La dose était depuis longtemps dépassée, rien ne faisait effet.
( NE FAITES PAS CA CHEZ VOUS !)
Et puis, pof, c’est parti.



Si je conduis, l’angoisse devient maximale, car je ne vois quasiment plus rien.
Obligation de trouver une aire de repos, un endroit tranquille.
Si je travaille et que par chance je suis en équipe, je n’existe plus pendant soixante minutes, et on ne peut plus compter sur moi. Je m’enferme généralement dans un placard à balais, recroquevillé, en boule. Mes collègues prennent le relais.
Si je suis le seul infirmier du service et que tout repose sur moi, dommage. Les aides-soignantes parent aux urgences, je garde le téléphone au cas où, mais je suis tout de même dans mon placard à balais.
Au cinéma, c’est l’horreur, je suis coincé, je ne peux rentrer chez moi, je ne peux qu’écouter le film (« Stalingrad « et « Hulk », je les ai entendus, remarque pour Hulk, je n’ai pas loupé grand-chose)
Au restau, je pars en payant, même si j’en suis à l’entrée, et je m’enferme dans la voiture.
Chez moi, je décroche le téléphone, je baisse les volets, je mets mes boules Quiès, et je m’enfonce sous la couette, avec deux Surgam dans l’estomac, en pensant à la mer, à la plage, à des choses douces et agréables. Des souvenirs d’été ou de vacances.

J’ai remarqué que c’est périodique, comme un cycle menstruel, que si je les note sur mon calendrier, je les vois revenir régulièrement, tous les vingt à vingt-sept jours, en gros.

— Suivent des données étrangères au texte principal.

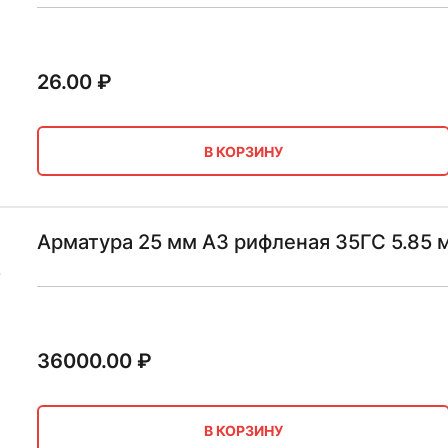
26.00
₽
В КОРЗИНУ
Арматура 25 мм А3 рифленая 35ГС 5.85 
36000.00
₽
В КОРЗИНУ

J’ai remarqué que « ça » se déclenchait plus après avoir mangé des amandes, de l’avocat ou des cerises.
J’ai remarqué que ça arrivait souvent quand je prends l’avion, en cassant le rythme mensuel (genre j’ai mes règles deux fois par mois, sympa !) et même deux fois dans la même journée si c’est un petit avion.
J’ai compris que je dois prendre un cachet dès l’apparition des signes avant-coureurs, même si la crise n’arrive pas.

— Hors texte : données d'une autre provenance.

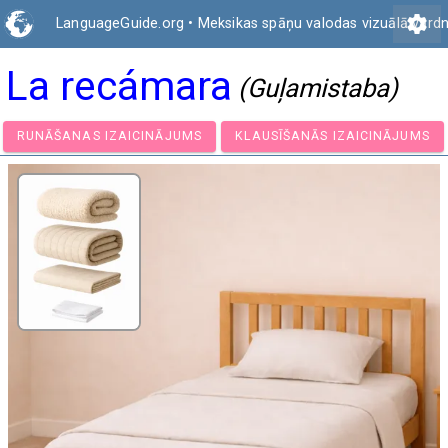
settings
LanguageGuide.org
•
Meksikas spāņu valodas vizuālā vārd
La recámara
(Guļamistaba)
RUNĀŠANAS IZAICINĀJUMS
KLAUSĪŠANĀS IZAICIN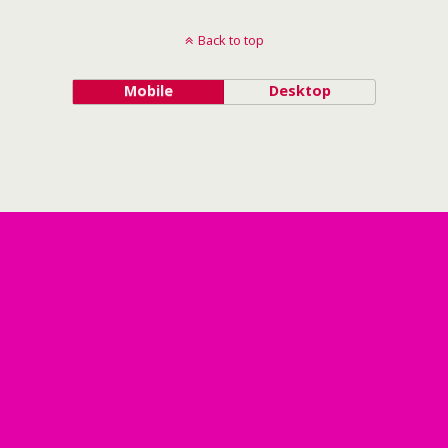
Back to top
Mobile
Desktop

Et j’ai aussi compris que les gens ne savent pas que ça existe. Ou peu. Et qu’ils croient que je suis un peu tapé dans ma tête à moi.
De zéro à dix, aujourd’hui, si je devais noter les soucis réels de ma vie, zéro étant l’absence de souci et dix le souci maximal, je mettrais un neuf à ces migraines.
Pour vous situer, prendre le métro qui pue, c’est deux.
Marcher dans une merde de chien, c’est trois.
Ne pas reprendre des frites, c’est quatre.
Et conclure mes billets sur le site, chaque jour, c’est cinq.